* _BLOCCO DI TESTO_:
Il 2 maggio 1519 moriva Leonardo da Vinci.
in foto: Il 2 maggio 1519 moriva Leonardo da Vinci.

Nel 2019 prenderanno ufficialmente il via le celebrazioni per i 500 anni dalla morte di Leonardo da Vinci. In tutta Europa il fermento culturale per l’importante anniversario è già iniziato da tempo, e anche in Italia i musei si preparano ad un anno di mostre ed eventi tutti dedicati al grande maestro del Rinascimento. Sulla scia del clamore suscitato dalla vendita record del Salvator Mundi e con la grande risonanza che il nome di Leonardo ha ancora oggi in tutto il mondo, il fitto programma di iniziative leonardesche si sta delineando.

* _COMPITO DA SVOLGERE_: Riporti il passo del testo su Leonardo da Vinci che inizia con le parole "Nel 2019 prenderanno" e termina dopo "si sta delineando.", sostituendo "musei" con "teatri".

* _DATI ESTRATTI_:

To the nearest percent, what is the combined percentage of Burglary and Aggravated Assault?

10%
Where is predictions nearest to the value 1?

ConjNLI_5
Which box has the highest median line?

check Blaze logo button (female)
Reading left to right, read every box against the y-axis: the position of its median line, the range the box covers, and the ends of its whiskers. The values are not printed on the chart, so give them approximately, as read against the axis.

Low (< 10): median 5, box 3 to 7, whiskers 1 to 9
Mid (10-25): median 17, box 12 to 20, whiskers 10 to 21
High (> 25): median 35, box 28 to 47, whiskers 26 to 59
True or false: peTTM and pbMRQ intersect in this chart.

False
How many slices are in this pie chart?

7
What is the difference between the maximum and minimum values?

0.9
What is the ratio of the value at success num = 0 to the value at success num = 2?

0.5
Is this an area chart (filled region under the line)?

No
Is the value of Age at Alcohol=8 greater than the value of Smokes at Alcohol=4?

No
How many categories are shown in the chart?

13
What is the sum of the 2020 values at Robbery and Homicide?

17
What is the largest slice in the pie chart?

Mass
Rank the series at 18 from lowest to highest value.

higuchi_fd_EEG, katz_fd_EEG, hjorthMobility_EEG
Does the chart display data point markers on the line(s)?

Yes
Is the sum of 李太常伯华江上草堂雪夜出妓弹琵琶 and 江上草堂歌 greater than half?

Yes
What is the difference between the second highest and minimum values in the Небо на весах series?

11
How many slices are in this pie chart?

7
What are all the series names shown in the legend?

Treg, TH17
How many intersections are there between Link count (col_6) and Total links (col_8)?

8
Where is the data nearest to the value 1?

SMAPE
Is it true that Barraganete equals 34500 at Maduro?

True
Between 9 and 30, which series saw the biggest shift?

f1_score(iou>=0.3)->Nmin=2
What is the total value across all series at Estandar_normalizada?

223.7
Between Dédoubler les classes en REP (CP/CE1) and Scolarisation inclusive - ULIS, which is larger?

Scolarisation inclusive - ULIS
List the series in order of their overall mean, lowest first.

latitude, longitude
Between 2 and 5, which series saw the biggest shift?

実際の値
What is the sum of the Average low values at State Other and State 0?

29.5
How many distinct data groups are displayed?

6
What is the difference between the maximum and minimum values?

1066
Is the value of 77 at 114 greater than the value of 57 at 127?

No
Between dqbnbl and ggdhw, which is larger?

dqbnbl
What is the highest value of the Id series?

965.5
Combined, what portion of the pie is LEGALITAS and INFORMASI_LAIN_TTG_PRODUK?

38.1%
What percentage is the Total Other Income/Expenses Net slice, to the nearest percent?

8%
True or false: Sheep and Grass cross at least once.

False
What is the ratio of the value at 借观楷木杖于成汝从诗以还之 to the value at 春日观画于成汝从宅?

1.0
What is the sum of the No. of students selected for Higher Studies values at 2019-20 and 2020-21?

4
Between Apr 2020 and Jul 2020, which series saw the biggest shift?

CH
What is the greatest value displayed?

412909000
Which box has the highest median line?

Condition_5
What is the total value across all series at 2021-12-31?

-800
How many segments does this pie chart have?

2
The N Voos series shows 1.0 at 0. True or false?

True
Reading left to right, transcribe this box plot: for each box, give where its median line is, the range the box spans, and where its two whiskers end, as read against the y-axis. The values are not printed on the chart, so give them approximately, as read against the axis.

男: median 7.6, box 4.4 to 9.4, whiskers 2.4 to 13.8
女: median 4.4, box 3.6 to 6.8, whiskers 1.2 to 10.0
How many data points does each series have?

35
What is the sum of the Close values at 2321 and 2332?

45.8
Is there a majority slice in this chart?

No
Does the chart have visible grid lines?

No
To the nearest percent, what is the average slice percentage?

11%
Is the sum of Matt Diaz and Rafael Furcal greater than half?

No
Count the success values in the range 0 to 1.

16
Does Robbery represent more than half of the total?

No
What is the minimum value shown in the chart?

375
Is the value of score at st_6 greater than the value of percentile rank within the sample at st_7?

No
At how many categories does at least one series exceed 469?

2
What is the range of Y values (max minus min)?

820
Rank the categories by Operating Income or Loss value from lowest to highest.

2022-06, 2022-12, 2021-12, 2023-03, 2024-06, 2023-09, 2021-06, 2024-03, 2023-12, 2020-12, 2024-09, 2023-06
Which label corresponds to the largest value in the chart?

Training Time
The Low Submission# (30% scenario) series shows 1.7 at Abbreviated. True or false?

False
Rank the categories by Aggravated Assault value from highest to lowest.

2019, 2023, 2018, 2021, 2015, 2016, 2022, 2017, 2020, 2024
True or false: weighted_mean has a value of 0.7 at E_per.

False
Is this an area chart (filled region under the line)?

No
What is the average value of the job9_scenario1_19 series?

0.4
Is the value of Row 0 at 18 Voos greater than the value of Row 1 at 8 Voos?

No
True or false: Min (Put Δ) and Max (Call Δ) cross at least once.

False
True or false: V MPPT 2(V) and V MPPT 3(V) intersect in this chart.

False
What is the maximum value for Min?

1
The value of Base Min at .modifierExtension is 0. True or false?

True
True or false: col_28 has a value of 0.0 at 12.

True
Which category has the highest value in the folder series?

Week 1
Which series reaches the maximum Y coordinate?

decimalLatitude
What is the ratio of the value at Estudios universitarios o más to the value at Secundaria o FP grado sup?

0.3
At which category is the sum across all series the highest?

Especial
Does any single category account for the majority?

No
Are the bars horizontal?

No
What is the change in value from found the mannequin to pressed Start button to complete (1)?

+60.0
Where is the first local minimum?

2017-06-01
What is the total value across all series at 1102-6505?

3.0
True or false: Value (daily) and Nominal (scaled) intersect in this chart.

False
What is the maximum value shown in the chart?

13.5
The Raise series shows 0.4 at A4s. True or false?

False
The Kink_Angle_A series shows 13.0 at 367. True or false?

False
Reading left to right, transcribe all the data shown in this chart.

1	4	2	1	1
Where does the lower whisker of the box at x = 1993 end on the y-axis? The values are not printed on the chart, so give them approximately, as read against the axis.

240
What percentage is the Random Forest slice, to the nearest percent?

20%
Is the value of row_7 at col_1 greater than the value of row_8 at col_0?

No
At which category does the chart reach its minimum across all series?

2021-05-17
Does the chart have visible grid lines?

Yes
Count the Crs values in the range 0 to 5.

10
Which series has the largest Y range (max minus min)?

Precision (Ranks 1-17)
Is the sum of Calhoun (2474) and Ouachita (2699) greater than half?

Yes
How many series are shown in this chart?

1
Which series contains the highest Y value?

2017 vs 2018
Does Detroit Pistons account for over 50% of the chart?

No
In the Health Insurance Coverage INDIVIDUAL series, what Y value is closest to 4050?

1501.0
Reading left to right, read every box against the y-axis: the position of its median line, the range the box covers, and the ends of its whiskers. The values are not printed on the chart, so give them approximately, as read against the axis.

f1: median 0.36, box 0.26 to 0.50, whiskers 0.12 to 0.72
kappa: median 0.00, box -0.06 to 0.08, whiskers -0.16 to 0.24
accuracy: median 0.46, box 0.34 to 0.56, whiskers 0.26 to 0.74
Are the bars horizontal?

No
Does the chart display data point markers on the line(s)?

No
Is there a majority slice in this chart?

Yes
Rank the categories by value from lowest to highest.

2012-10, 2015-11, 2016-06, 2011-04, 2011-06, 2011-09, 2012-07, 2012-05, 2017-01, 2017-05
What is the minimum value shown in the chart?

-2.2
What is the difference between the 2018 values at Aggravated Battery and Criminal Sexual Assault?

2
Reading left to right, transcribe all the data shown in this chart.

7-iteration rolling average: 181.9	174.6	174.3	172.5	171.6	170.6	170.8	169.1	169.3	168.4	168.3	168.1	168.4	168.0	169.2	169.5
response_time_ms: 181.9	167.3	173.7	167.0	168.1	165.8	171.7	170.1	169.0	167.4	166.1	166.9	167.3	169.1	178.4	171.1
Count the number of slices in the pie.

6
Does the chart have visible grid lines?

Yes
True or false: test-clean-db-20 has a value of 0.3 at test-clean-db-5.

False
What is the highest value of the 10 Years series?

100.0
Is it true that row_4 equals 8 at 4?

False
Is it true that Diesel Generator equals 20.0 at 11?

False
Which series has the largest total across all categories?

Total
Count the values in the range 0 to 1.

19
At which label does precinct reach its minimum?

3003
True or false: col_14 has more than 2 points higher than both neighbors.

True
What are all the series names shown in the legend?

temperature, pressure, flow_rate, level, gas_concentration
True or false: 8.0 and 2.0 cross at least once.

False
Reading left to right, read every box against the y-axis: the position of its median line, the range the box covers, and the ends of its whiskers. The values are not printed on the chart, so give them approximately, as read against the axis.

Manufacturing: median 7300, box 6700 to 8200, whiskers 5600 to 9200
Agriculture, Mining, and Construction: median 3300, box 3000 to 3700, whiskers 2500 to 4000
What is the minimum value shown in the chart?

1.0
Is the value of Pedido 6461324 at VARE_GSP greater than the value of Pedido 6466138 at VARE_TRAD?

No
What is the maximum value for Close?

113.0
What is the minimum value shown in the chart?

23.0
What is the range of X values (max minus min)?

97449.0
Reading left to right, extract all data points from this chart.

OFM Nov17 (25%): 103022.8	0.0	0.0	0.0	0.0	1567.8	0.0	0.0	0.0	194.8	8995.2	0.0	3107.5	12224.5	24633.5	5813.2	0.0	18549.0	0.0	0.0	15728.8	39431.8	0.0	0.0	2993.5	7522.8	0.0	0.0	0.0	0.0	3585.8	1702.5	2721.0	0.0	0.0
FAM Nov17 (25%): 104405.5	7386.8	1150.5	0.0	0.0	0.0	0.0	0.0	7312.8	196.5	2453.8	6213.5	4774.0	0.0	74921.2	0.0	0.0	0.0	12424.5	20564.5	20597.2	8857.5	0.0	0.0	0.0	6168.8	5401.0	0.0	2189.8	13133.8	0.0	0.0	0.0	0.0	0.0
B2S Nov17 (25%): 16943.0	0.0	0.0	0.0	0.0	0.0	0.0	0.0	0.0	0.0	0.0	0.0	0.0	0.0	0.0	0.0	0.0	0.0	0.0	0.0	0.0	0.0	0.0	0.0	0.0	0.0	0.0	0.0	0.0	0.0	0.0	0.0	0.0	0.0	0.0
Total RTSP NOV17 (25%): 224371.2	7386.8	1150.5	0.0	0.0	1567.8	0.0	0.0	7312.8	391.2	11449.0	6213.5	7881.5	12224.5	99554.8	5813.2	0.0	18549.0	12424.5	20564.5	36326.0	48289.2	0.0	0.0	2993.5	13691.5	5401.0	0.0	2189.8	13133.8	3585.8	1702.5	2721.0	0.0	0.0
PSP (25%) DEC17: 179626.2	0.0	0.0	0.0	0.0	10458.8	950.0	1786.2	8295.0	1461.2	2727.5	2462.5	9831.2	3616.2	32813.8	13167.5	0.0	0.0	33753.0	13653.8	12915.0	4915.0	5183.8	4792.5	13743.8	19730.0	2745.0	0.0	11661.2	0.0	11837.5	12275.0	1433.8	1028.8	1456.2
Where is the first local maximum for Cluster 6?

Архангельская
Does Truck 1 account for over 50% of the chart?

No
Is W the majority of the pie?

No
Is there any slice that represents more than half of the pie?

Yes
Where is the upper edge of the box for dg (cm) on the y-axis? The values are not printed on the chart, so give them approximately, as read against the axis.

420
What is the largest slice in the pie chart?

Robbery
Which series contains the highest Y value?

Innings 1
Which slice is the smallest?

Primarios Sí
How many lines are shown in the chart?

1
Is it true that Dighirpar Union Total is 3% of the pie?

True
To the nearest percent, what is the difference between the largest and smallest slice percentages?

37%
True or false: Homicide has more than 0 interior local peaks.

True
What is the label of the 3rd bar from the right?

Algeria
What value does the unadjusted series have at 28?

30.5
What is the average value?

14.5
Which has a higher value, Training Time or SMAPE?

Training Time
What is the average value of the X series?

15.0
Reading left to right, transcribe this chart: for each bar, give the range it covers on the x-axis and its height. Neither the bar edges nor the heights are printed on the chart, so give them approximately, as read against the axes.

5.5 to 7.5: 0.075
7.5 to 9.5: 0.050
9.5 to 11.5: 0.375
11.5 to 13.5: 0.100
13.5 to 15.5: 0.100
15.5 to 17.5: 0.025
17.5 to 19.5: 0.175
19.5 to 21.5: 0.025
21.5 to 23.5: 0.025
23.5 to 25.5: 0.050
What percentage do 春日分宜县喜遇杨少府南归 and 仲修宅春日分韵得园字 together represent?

* _SPAZIO RISPOSTA_:
Nel 2019 prenderanno ufficialmente il via le celebrazioni per i 500 anni dalla morte di Leonardo da Vinci. In tutta Europa il fermento culturale per l’importante anniversario è già iniziato da tempo, e anche in Italia i teatri si preparano ad un anno di mostre ed eventi tutti dedicati al grande maestro del Rinascimento. Sulla scia del clamore suscitato dalla vendita record del Salvator Mundi e con la grande risonanza che il nome di Leonardo ha ancora oggi in tutto il mondo, il fitto programma di iniziative leonardesche si sta delineando.